Turning to the Gospel of John we are arrested by the declaration: “All things came into being through him, and without him not one thing came into being.” This is a confessional statement about the Word who is Jesus. This is echoed through the primary chapters of Colossians, Ephesians, and Hebrews. Colossians 1:16: “For in him all things in heaven and on earth were created, things visible and invisible … all things have been created through him and for him.” Never has so much theology hung on two such small prepositions, “through” and “for”!
It is these creedal statements that lead to a high view of creation. It is the gift of Christ. … Creation does not exist for the human family but for Christ. … It is a blasphemy to usurp Christ’s place . . .

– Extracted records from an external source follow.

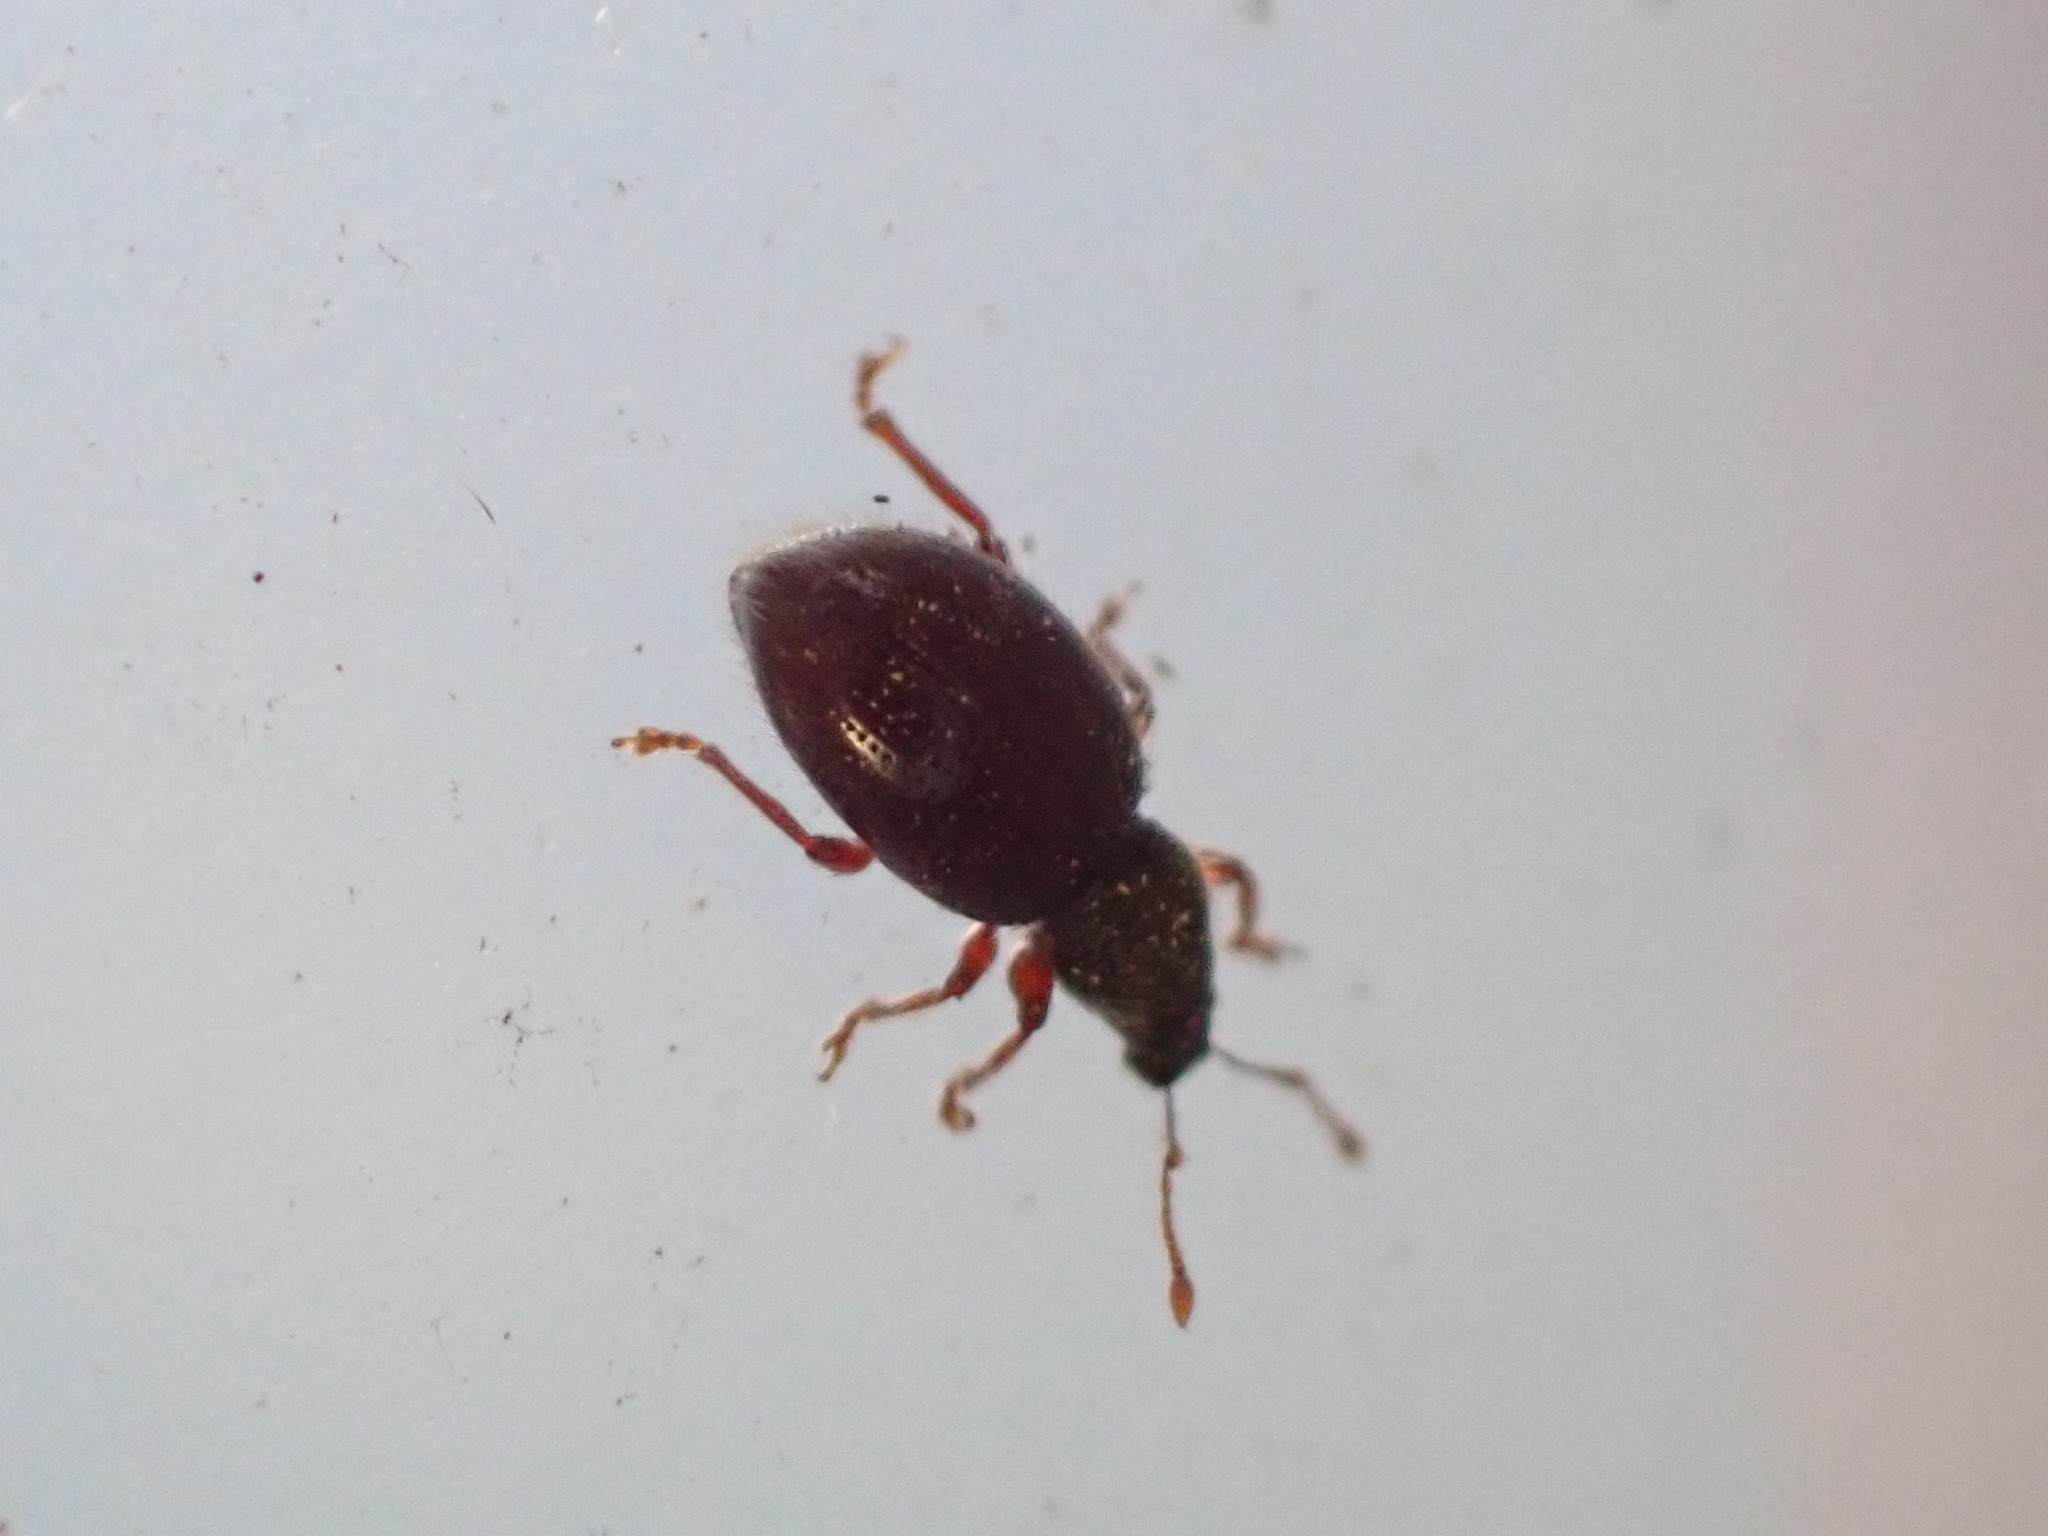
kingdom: Animalia
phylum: Arthropoda
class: Insecta
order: Coleoptera
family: Curculionidae
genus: Exomias
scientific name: Exomias pellucidus
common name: Hairy spider weevil
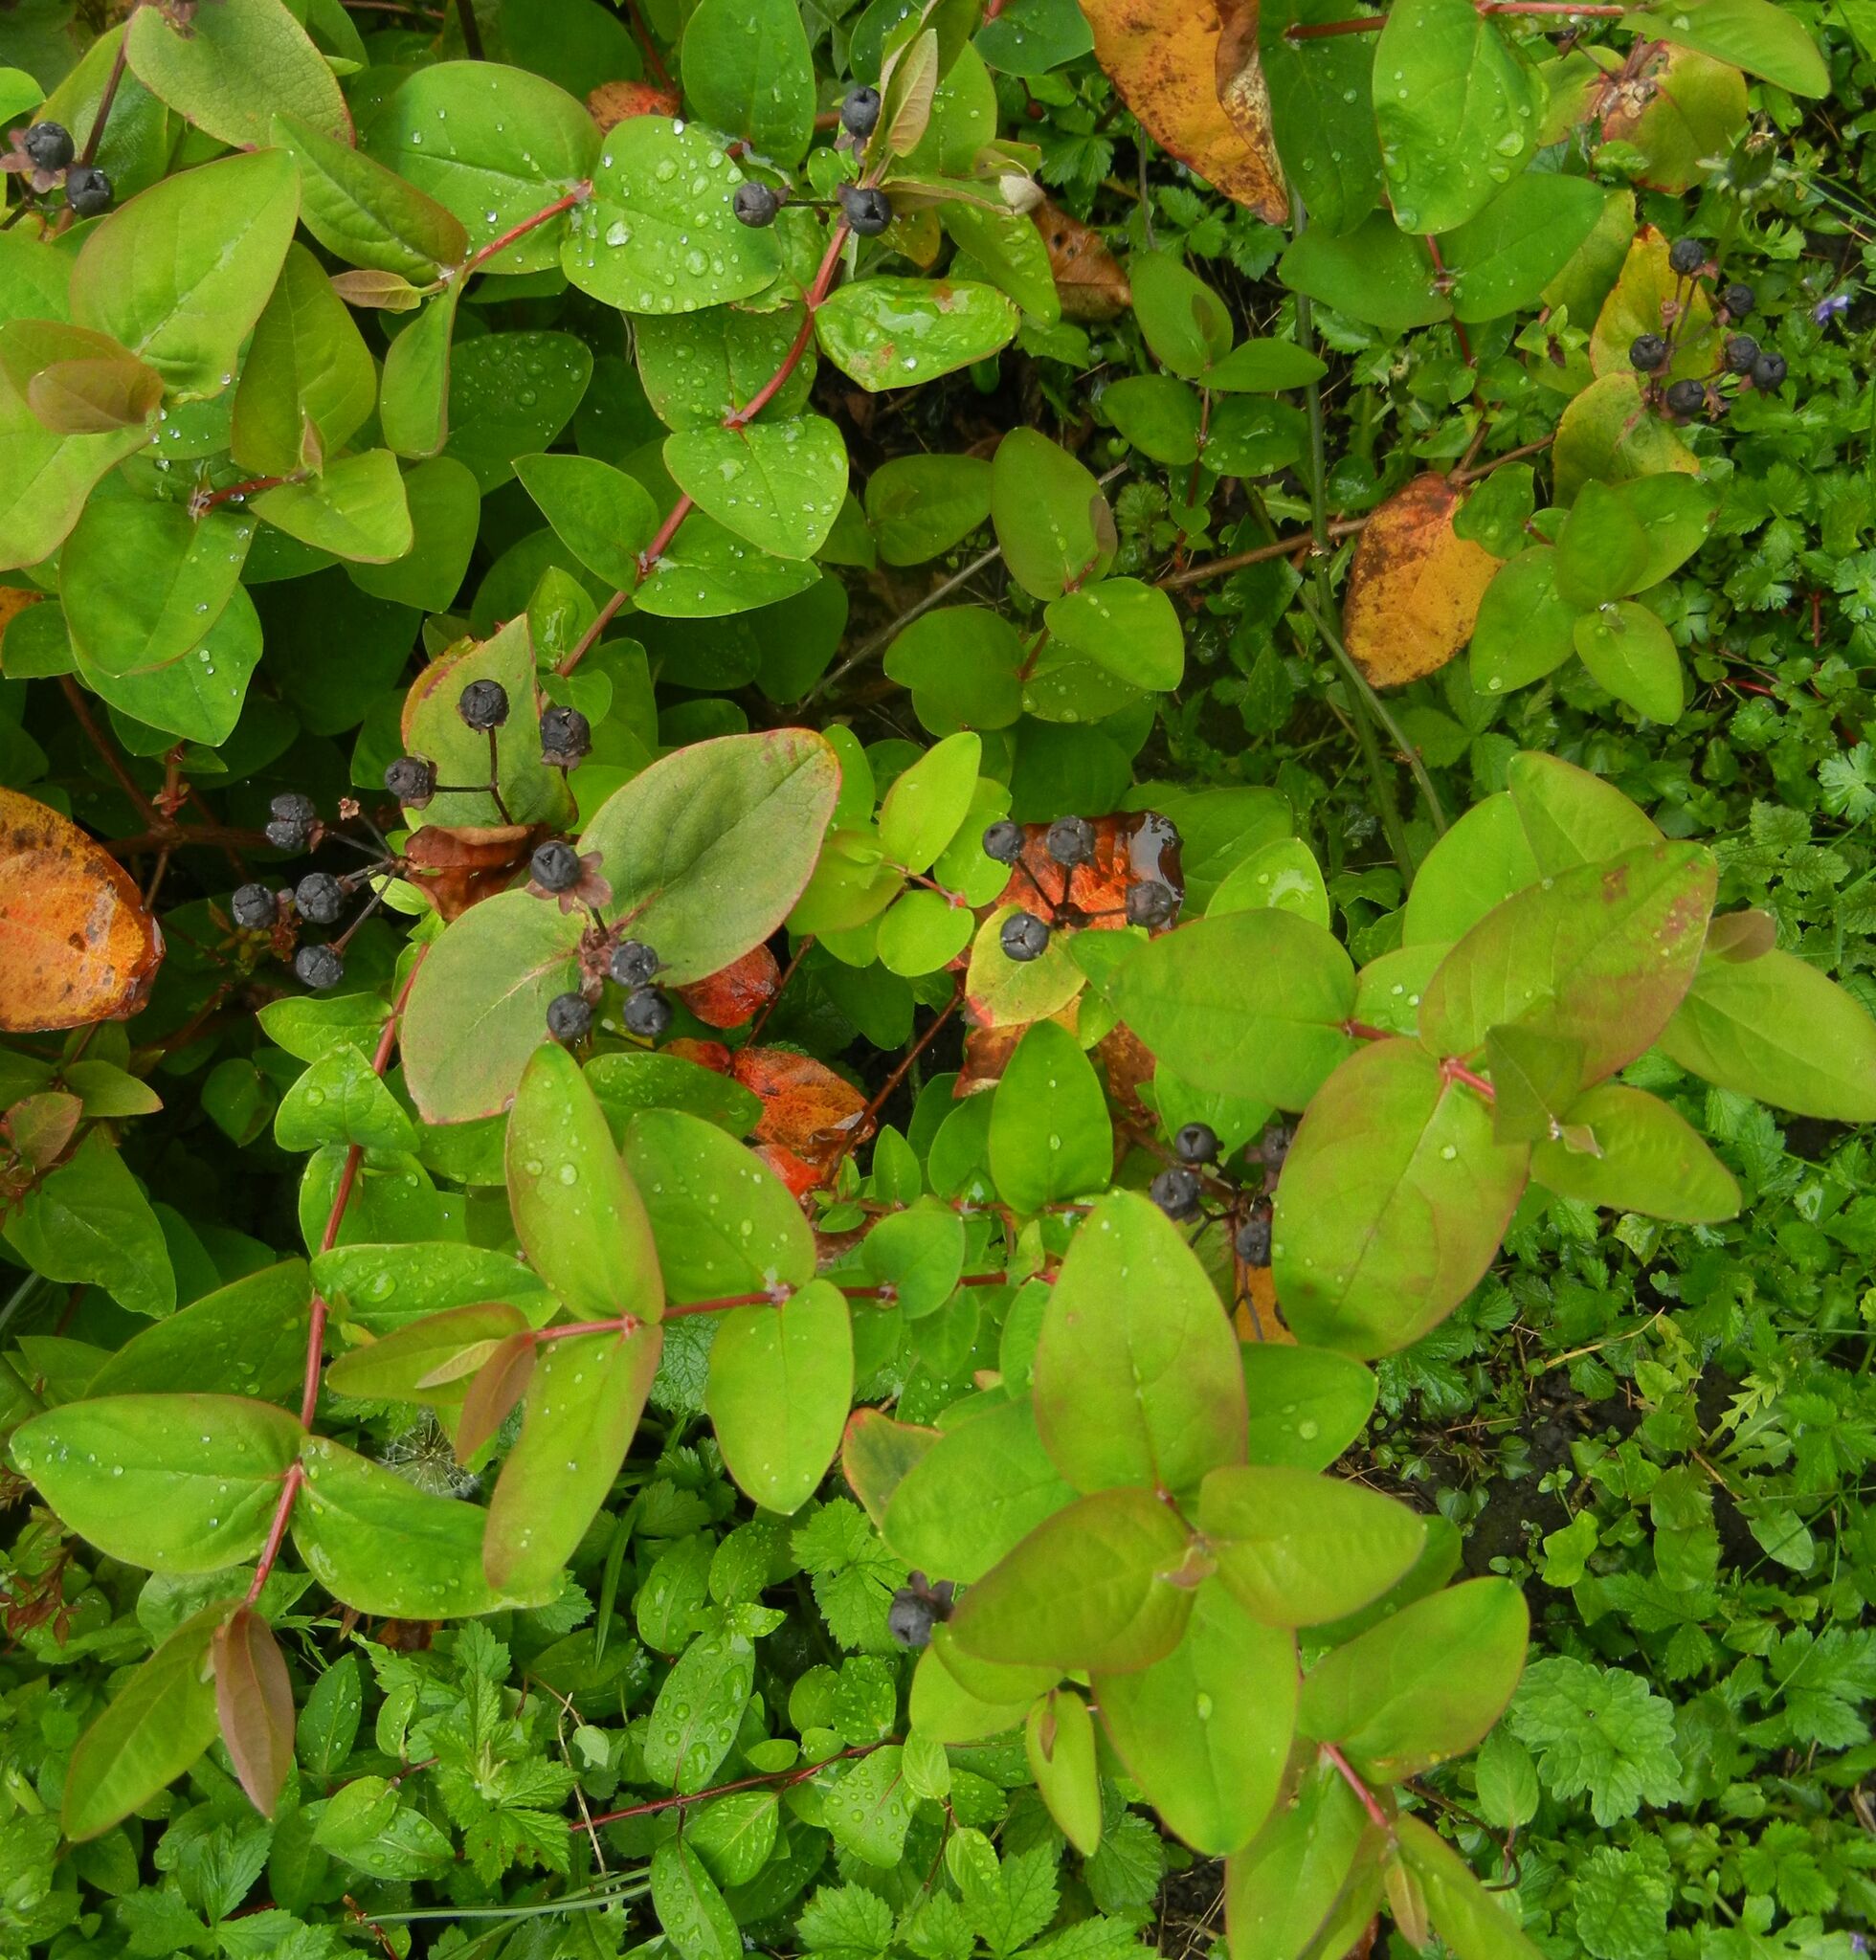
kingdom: Plantae
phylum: Tracheophyta
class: Magnoliopsida
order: Malpighiales
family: Hypericaceae
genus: Hypericum
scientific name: Hypericum androsaemum
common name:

In John 12 we find a third Son of Man/earth saying: “‘And I, when I am lifted up from the earth, will draw all people [all things] to myself.’ He said this to indicate the kind of death he was to die. The crowd answered, ‘How can you say the Son of Man must be lifted up?’” Here again the Son of Man is found in the same context as the earth and is cast in the role of the one who will draw all to himself. Echoes again of Colossians: “And through him God was pleased to reconcile to himself all things, whether on earth or in heaven by making peace through the blood of his cross.” The Son of Man’s ministry is one of connectedness with the earth. Jesus self-consciously sees himself on a mission through which he should lose nothing of what has been given to him. “‘I have come down from heaven [to earth] not to do my own will, but the will of him who sent me. And this is the will of him who sent me, that I should lose nothing of all that he has given me’” (John 6:39). Jesus has the whole cosmos in his sights, not just individual souls who want to escape earth and bag a place elsewhere. The earth is within God’s cosmic purposes.